Nguyen denies those snakes came from his house, and no one can prove otherwise.

But a March incident in which a plumber showed up at Nguyen's house to fix a broken hot tub and found containers of dead snakes on the porch convinced county officials to move swiftly to enact the ban.

"This is not one of the harder votes that I've had to make," board member Jay Fisette said after the vote.

Nguyen has 30 days to get his poisonous snakes out of the county.

"This isn't about snakes," said Koskinen, a father of three, who lives next door to Nguyen. "This is about protecting our children. That my neighbor has something from Mexico or Africa that could kill my child violates the social compact in a profound way."

Two of the loose snakes were found next door to Nguyen's house and one was found in a yard that backs up to his. Still, Nguyen insists it would be "an impossibility of physics" for the snakes to have been his. He said he doesn't collect those species, favoring instead rare African pit vipers. The snakes he does collect are kept in the kind of plastic containers used in labs to hold rodents, secured from the outside with bolts.

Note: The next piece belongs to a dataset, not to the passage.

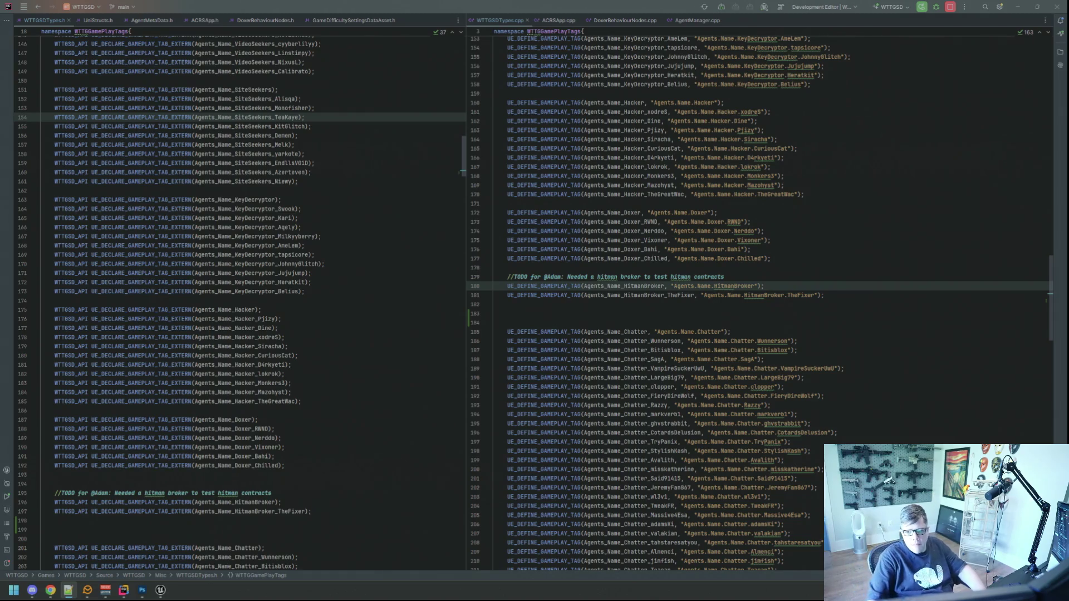
Add a blank line below the HitmanBroker declaration and replace TheFixer with Cloudtears in the header.
{"action": "left_click", "coordinate": [819, 278]}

On March 11, a plumber came unannounced to Nguyen's house to fix the leaky hot tub. When he spied 20 or so dead snakes in containers nearby, he called 911. Within minutes, police cars and an animal control van arrived. Nguyen said he refused to let the officers in; he hadn't done anything wrong. He said he explained that he had taken the dead snakes out of the freezer, at a researcher's request, to begin to "skeletonize" them.

Officers milled around Nguyen's property for more than five hours and peered through the windows of the garage with a scope.

The District of Columbia, Falls Church, Fairfax City and Prince William and Prince George's counties ban possession of venomous snakes. Under Arlington County code, it was previously illegal only to "display, exhibit, handle, or use any poisonous or dangerous reptile in such a manner as to endanger the life or health of any person."

Nguyen, 39, is a quiet, private man who writes and edits advertising copy. He says he knows few people understand his lifelong hobby.

Since the plumber incident, Nguyen said he has been quietly moving his snakes to other locations. He won't say where, but he has promised the county can inspect his house to make sure the collection is gone.